Task description:
For this exercise, reproduce only the lines from the one holding "第四步：按照订单量排序，筛选4.8分的产品" through the final line of the data below, exactly, and omit pictures.

┌─ Exercise data

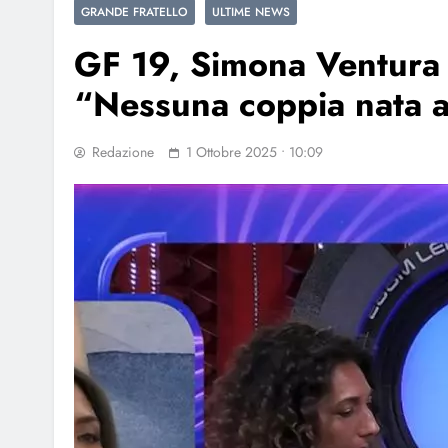
GRANDE FRATELLO
ULTIME NEWS
GF 19, Simona Ventura 
“Nessuna coppia nata a
Redazione
1 Ottobre 2025 • 10:09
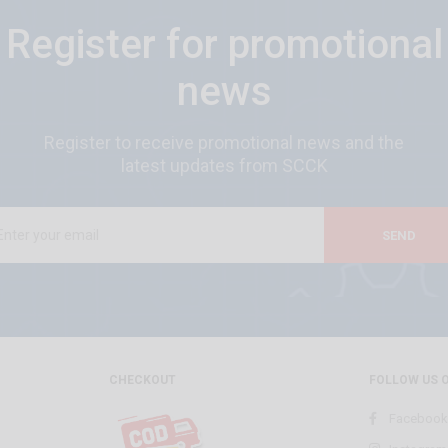
Register for promotional
news
Register to receive promotional news and the
latest updates from SCCK
SEND
CHECKOUT
FOLLOW US 
Facebook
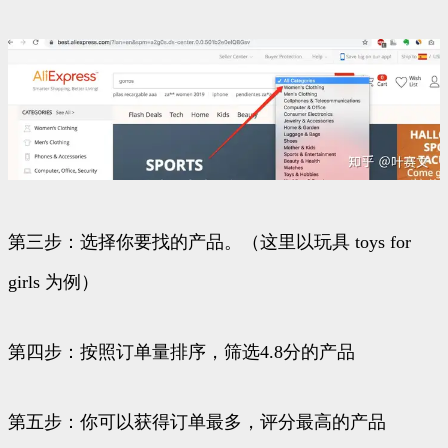
第三步：选择你要找的产品。（这里以玩具 toys for
girls 为例）
第四步：按照订单量排序，筛选4.8分的产品
第五步：你可以获得订单最多，评分最高的产品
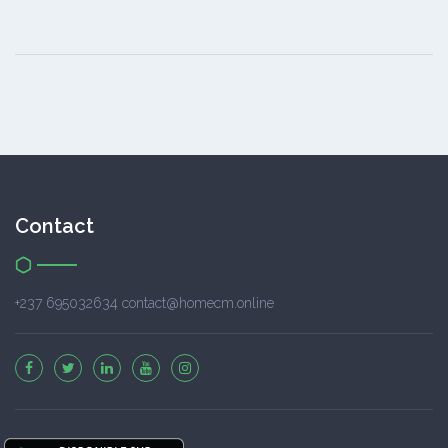
Contact
+237 695032634 contact@homecm.online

└─

Answer:
第四步：按照订单量排序，筛选4.8分的产品
第五步：你可以获得订单最多，评分最高的产品
Contact
+237 695032634 contact@homecm.online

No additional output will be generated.